Tuer autrui est interdit en France, et pourtant, l’acquittement a été prononcé. Le verdict de la cour d’assises de l’Aube est donc fondé sur le principe d’irresponsabilité pénale de l’accusé, de la même façon que dans le cadre du non-lieu octroyé à Marie Humbert par le juge d’instruction de l’époque. “Dans le Code pénal, précise Bruno Py, dans l’article 122.2, il est écrit : ‘N’est pas pénalement responsable, la personne qui agit sous l’emprise d’une force ou d’une contrainte à laquelle elle n’a pas pu résister”. Dans le cas de Bernard Pallot, la cour d’assises précise dans sa feuille de motivation que “la détresse morale qui était alors la sienne, la pression intense à laquelle il était soumis, dans un contexte de solitude extrême, de défiance face à la précarité et l'indigence de la santé publique actuelle, sont autant d'éléments retenus comme caractérisant une cause d'irresponsabilité pénale, soit une contrainte à laquelle il n'a pu résister”. Pour Marie Humbert, le juge d’instruction déclarait alors que “dans le processus, la volonté de Vincent a supplanté celle de sa mère, l’acte de Marie Humbert ne pouvait être que l’expression du choix de son fils”.  

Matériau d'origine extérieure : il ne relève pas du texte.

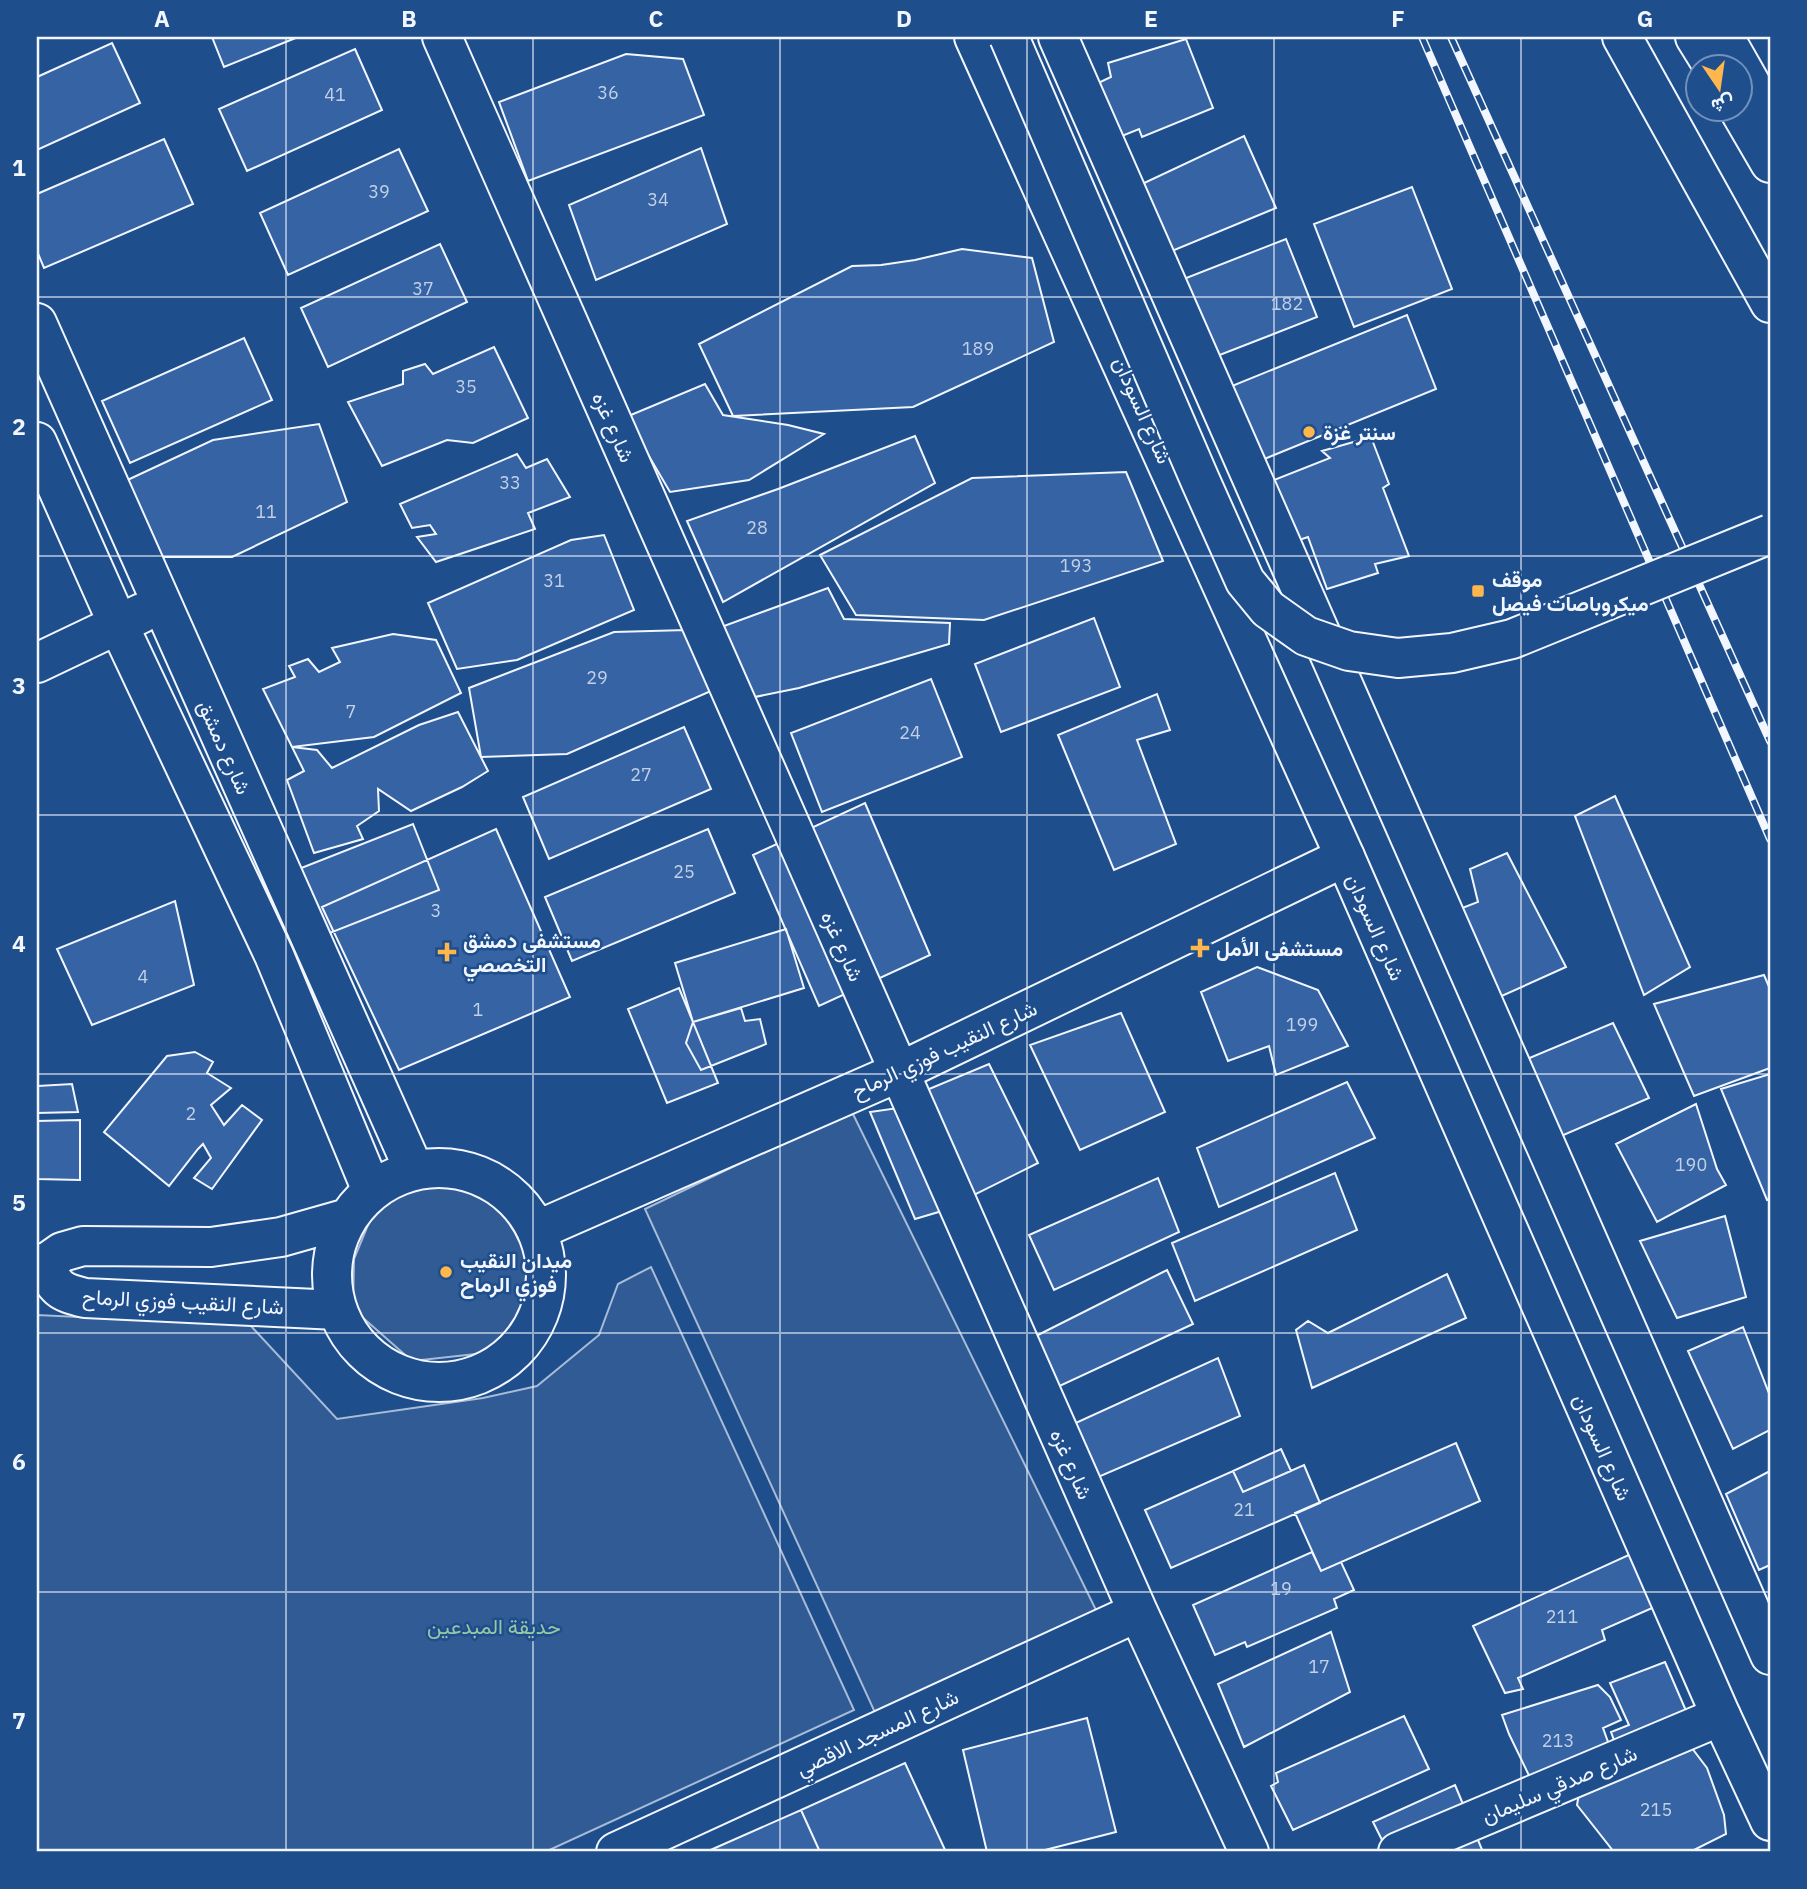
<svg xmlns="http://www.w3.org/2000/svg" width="1807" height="1889" font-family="'IBM Plex Sans',Vazirmatn,sans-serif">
  <rect width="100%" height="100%" fill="#1f4e8c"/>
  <path fill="#305b95" stroke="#a8bbd7" stroke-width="2" d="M851,1110L1096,1610L877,1717L645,1209Z
    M441,1179L513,1215L529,1247L522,1314L485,1353L412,1361L353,1309L354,1259L377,1203Z
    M651,1267L854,1710L545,1852H37V1315L250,1325L337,1419L483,1398L537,1386L599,1335L618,1284Z"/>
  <path fill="#3563a3" stroke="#f2f6ff" stroke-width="2" d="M212,37H298L224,67Z
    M1186,39L1213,108L1142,137L1139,129L1117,138L1094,85L1111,77L1108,63Z
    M112,43L140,103L37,150V77Z
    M355,49L382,110L247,171L219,109Z
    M626,54L683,59L704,115L528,181L499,102Z
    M1244,136L1276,208L1172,251L1142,184Z
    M164,139L193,204L44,268L37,251V194Z
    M701,148L727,224L596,280L569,205Z
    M399,149L428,211L288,275L260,213Z
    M1412,187L1452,289L1354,327L1314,224Z
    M1286,239L1317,317L1212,358L1181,280Z
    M440,244L467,302L328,367L301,308Z
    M962,249L1032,258L1054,342L913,407L733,416L699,344L852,266L881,265L915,260Z
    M1407,315L1436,389L1257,462L1227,388Z
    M244,338L272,400L130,463L102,401Z
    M494,347L528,418L473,443L447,440L382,466L348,402L403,384V371L425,364L433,374Z
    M705,384L723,415L788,425L824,434L749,480L670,492L626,417Z
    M319,424L347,502L232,557H160L121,483L213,440Z
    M915,436L935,483L723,602L687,521L778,489Z
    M1371,437L1389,484L1383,488L1409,556L1375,564L1378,573L1327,589L1308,537L1299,540L1274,480L1330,458L1322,451Z
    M517,454L526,468L547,459L570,497L528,513L535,529L436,562L417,537L436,534L430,525L412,528L400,504Z
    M1126,472L1163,561L984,620L856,615L820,555L972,478Z
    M604,535L634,610L517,660L457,669L428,603L571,540Z
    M828,588L844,619L950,623L949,644L799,688L745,699L713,630Z
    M1094,618L1120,687L1001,732L975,664Z
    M687,630L711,691L567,754L481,757L469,688L614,632Z
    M393,634L436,640L461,693L374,737L292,747L263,689L295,677L289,666L308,659L319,672L340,662L332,648Z
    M931,679L962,757L822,812L791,733Z
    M1157,694L1170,730L1137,740L1176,844L1114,870L1058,735Z
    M458,712L488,771L462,787L411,811L378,789L379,811L357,826L363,839L314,853L287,780L304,771L292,747L317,750L332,768L419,725Z
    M684,727L711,789L549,859L523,797Z
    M1615,796L1690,967L1644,995L1575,816Z
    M865,803L930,955L819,1006L753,855Z
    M413,824L439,890L274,955L248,889Z
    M496,829L570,997L399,1070L322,907Z
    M708,829L735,893L572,961L545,897Z
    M1507,853L1566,967L1495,999L1457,910L1478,902L1470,869Z
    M175,901L194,985L92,1025L57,949Z
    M786,929L804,988L693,1022L675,963Z
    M1257,967L1318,990L1348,1046L1276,1075L1269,1046L1228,1061L1201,992Z
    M1764,975L1770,989V1068L1694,1096L1654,1004Z
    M679,988L718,1083L667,1103L628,1009Z
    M741,1008L745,1021L760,1019L766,1044L701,1070L686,1043L693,1022Z
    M1121,1013L1165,1112L1080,1150L1030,1045Z
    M1613,1023L1649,1098L1559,1137L1527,1059Z
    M195,1052L213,1062L207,1073L231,1088L211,1105L224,1125L242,1105L262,1120L212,1189L194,1178L211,1158L203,1144L198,1149L169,1186L104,1132L167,1056Z
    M989,1064L1038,1163L964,1200L917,1094Z
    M1770,1074V1199L1767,1200L1721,1089Z
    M37,1075L38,1086L72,1084L78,1112L37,1113Z
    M1347,1082L1375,1138L1219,1207L1197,1148Z
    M1696,1104L1717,1169L1726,1185L1657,1222L1616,1144Z
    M905,1107L952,1208L915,1219L870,1112Z
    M80,1120V1180L37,1179V1121Z
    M1335,1173L1357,1230L1195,1301L1172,1243Z
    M1158,1178L1179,1232L1054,1290L1029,1235Z
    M1725,1216L1746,1297L1677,1318L1640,1241Z
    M1167,1270L1193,1324L1051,1390L1026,1341Z
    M1447,1274L1466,1318L1312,1388L1296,1330L1308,1321L1328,1333Z
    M1743,1327L1770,1396V1430L1733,1449L1688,1351Z
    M1218,1358L1240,1416L1089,1481L1069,1426Z
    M1456,1443L1480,1501L1321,1571L1295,1513Z
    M1281,1449L1291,1471L1243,1492L1233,1471Z
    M1304,1465L1320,1503L1171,1568L1145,1510L1233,1471L1243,1492Z
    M1770,1471V1565L1759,1570L1726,1494Z
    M1312,1552L1321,1571L1341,1562L1354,1590L1334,1599L1337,1608L1247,1647L1245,1642L1215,1655L1193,1605Z
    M1633,1553L1659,1605L1602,1630L1605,1640L1518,1678L1523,1689L1505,1693L1473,1626Z
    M1331,1632L1350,1692L1244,1747L1218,1684Z
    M1665,1662L1690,1720L1618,1751L1611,1732L1629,1725L1610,1683Z
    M1598,1685L1610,1697L1621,1720L1603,1728L1612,1753L1535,1788L1509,1734L1502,1715Z
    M1404,1716L1429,1769L1293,1830L1271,1786L1278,1782L1276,1773Z
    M1087,1718L1116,1832L1037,1852H987L963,1750Z
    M1685,1739L1707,1768L1724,1815L1726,1834L1690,1852H1614L1577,1805L1580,1788Z
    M905,1763L946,1852H820L801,1810Z
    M1455,1785L1483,1852H1388L1373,1822Z
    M801,1810L820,1852H706Z"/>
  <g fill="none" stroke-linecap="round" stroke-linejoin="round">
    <defs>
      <path id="minor" d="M442,37L1138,1612L1249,1852
        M1695,37L1713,66
        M1738,108L1770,163
        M37,323L414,1170
        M37,442L118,624L274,955L372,1191
        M37,663L142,613
        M332 1275a107 107 0 1 1 214 0a107 107 0 1 1-214 0Z
        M538,1230L899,1072L1345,857
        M37,1263L45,1264L62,1252L83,1246L211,1247L281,1237L348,1218
        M45,1264C55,1288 59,1292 85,1298L337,1310
        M616,1852L1138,1612
        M1398,1852L1721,1716"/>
      <path id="major" d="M974,37L1345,857L1721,1716L1770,1821
        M1058,37L1770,1655"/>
      <path id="highway" d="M1622,37L1770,303
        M1724,37L1770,118"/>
    </defs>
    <use href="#minor" stroke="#f2f6ff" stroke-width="42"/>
    <use href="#major" stroke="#f2f6ff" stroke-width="42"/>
    <use href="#highway" stroke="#f2f6ff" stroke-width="42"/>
    <use href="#minor" stroke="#1f4e8c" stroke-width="38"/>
    <use href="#major" stroke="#1f4e8c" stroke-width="38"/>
    <use href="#highway" stroke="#1f4e8c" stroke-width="38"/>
    <defs>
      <path id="rail" d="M1422,37L1770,839
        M1451,37L1770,741"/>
    </defs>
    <use href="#rail" stroke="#f2f6ff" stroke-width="8"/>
    <use href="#rail" stroke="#1f4e8c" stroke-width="5" stroke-dasharray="16" stroke-linecap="butt"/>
    <defs>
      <path id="major-bridge" d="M1009,37L1200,480L1245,581L1268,609L1306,636L1349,651L1398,658L1452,653L1512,639L1770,534"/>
    </defs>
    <use href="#major-bridge" stroke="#f2f6ff" stroke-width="42" stroke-linecap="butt"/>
    <use href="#major-bridge" stroke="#1f4e8c" stroke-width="38"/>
  </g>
  <path fill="none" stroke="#f2f6ff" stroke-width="2" stroke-opacity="0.55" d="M286,37V1852M533,37V1852M780,37V1852M1027,37V1852M1274,37V1852M1521,37V1852M37,297H1770M37,556H1770M37,815H1770M37,1074H1770M37,1333H1770M37,1592H1770"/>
  <g fill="#ffb74d" stroke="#1f4e8c" stroke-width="2.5">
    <circle cx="1309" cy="432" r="7"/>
    <rect x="1471" y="584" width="14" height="14" rx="3.5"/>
    <path d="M1196.5 937.5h7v7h7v7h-7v7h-7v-7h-7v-7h7z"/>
    <path d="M443.5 941.5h7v7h7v7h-7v7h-7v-7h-7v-7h7z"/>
    <circle cx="446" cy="1272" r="7"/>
  </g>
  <g text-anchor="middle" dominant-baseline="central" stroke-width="5" stroke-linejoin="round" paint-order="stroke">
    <g font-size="18" fill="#c3d1e8">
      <text x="608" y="92">36</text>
      <text x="335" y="94">41</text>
      <text x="379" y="191">39</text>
      <text x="658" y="199">34</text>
      <text x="423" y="288">37</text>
      <text x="1287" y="303">182</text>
      <text x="978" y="348">189</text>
      <text x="466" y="386">35</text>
      <text x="510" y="482">33</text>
      <text x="266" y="511">11</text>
      <text x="757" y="527">28</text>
      <text x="1076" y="565">193</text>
      <text x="554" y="580">31</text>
      <text x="597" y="677">29</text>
      <text x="351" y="711">7</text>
      <text x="910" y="732">24</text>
      <text x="641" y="774">27</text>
      <text x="684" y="871">25</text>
      <text x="436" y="910">3</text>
      <text x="143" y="976">4</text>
      <text x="478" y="1009">1</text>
      <text x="1302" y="1024">199</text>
      <text x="191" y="1113">2</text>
      <text x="1691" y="1164">190</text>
      <text x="1244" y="1509">21</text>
      <text x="1281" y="1588">19</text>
      <text x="1562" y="1616">211</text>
      <text x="1319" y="1666">17</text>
      <text x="1558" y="1740">213</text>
      <text x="1656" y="1809">215</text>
    </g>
    <g font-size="21" fill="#f2f6ff" stroke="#1f4e8c">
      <text transform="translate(1143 410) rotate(66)">شارع السودان</text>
      <text transform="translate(614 427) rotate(66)">شارع غزه</text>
      <text transform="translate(225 747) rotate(66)">شارع دمشق</text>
      <text transform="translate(1376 927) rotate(66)">شارع السودان</text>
      <text transform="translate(843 946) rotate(66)">شارع غزه</text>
      <text transform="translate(944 1049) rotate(-25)">شارع النقيب فوزي الرماح</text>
      <text transform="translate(183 1301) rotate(3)">شارع النقيب فوزي الرماح</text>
      <text transform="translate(1603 1447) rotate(66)">شارع السودان</text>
      <text transform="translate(1072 1464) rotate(66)">شارع غزه</text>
      <text transform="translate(877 1732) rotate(-25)">شارع المسجد الاقصي</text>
      <text transform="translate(1559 1784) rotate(-23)">شارع صدقي سليمان</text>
    </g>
    <g font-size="21" font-weight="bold" fill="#f2f6ff" stroke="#1f4e8c" text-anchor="start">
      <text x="1323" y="432">سنتر غزة</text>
      <text x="1492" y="579">موقف<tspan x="1492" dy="24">ميكروباصات فيصل</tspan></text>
      <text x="463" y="940">مستشفى دمشق<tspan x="463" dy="24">التخصصي</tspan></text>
      <text x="1216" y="948">مستشفى الأمل</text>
      <text x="460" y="1260">ميدان النقيب<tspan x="460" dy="24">فوزي الرماح</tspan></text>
    </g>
    <g font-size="21" fill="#97c8a6" stroke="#1f4e8c">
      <text x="494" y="1626">حديقة المبدعين</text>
    </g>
  </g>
  <rect width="1807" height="1889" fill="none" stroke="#1f4e8c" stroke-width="77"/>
  <g transform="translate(1719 88) rotate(167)"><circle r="33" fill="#1f4e8c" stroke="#7391ba" stroke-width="2"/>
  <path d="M0-5L12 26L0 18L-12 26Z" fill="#ffb74d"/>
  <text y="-10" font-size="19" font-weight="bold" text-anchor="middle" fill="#f2f6ff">ش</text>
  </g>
  <rect x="38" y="38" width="1731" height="1812" fill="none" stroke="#f2f6ff" stroke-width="2.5"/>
  <g font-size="23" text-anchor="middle" font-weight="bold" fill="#f2f6ff">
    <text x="162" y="27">A</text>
    <text x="409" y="27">B</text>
    <text x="656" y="27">C</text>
    <text x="904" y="27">D</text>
    <text x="1151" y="27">E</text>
    <text x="1398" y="27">F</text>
    <text x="1645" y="27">G</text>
    <text x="19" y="176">1</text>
    <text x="19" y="435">2</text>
    <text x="19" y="694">3</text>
    <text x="19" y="952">4</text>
    <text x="19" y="1211">5</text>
    <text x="19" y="1470">6</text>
    <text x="19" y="1729">7</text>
  </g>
</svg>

Mais pour Bruno Py, ces arguments sont subjectifs : “Ils consistent à penser que les quelques mots que pouvait dicter un homme paralysé généraient chez la mère lucide, discernante et autonome, une contrainte morale. Le lien est assez ténu, mais il a été admis à l’époque par le juge, et par le parquet. Il ajoute néanmoins : “Dans l’affaire qui nous occupe, au sein de la cour d’appel de l’Aube, le parquet ne l’admet pas”. Et le professeur de s’étonner de ce changement de cap en quelque 21 ans : “Là où [le juge d’instruction] trouvait normal que Marie Humbert et le docteur Chaussoy (qui a administré les substances mortelles à Vincent Humbert, ndlr) ne soient pas inquiétés, et mis hors du champ pénal, il y a en 2024, semble-t-il, un parquet général qui ne le fait pas. Sur des arguments de droit, mais qui ne le fait pas, aussi, sur une conception sociétale”.  

"On ne pourra pas faire l’économie d’un débat sur la fin de vie" 

Le professeur en droit privé et sciences criminelles poursuit : “En juin dernier, la Nation était sur le point d’adopter une loi permettant l’aide médicale à mourir, sauf que, depuis le mois de juin, il y a des choses qui ont changé, constate Bruno Py. On a changé de Parlement, on a changé de gouvernement, et donc le parquet général a changé de ministre de la Justice”. Une vision sociétale mouvante de la prise en charge de la fin de vie, éminemment politique, qui se retrouve d'ailleurs dans le discours de politique générale de Michel Barnier. Le Premier ministre est même revenu aux prémices du processus législatif, balayant le travail parlementaire de ces derniers mois et appelant de ces vœux un simple retour au débat. “Cela nous renvoie au minimum à 18 mois, peut-être deux ans, peut-être jamais, anticipe Bruno Py. Mais on ne pourra pas faire l’économie d’un nouveau débat sur la fin de vie en France, cette affaire en est encore un petit moteur auxiliaire”.

Bernard Pallot, qui sera donc à nouveau jugé devant la Cour d’appel de Reims, à une date encore indéterminée, appelait en tout cas cette évolution de ces vœux dans le témoignage qu’il livrait à notre antenne juste avant son procès : Je voudrais que [ce geste] serve un peu d’éclairage pour l’évolution de la loi en France, parce que je ne suis pas le seul dans cette situation. Si seulement on pouvait avoir, comme dans d’autres pays, une injection indolore, qui endort la personne dans le calme. C’est si dur pour les proches”.  En Suisse, comme en Belgique, l’accès à l’euthanasie est facilité car dépénalisé.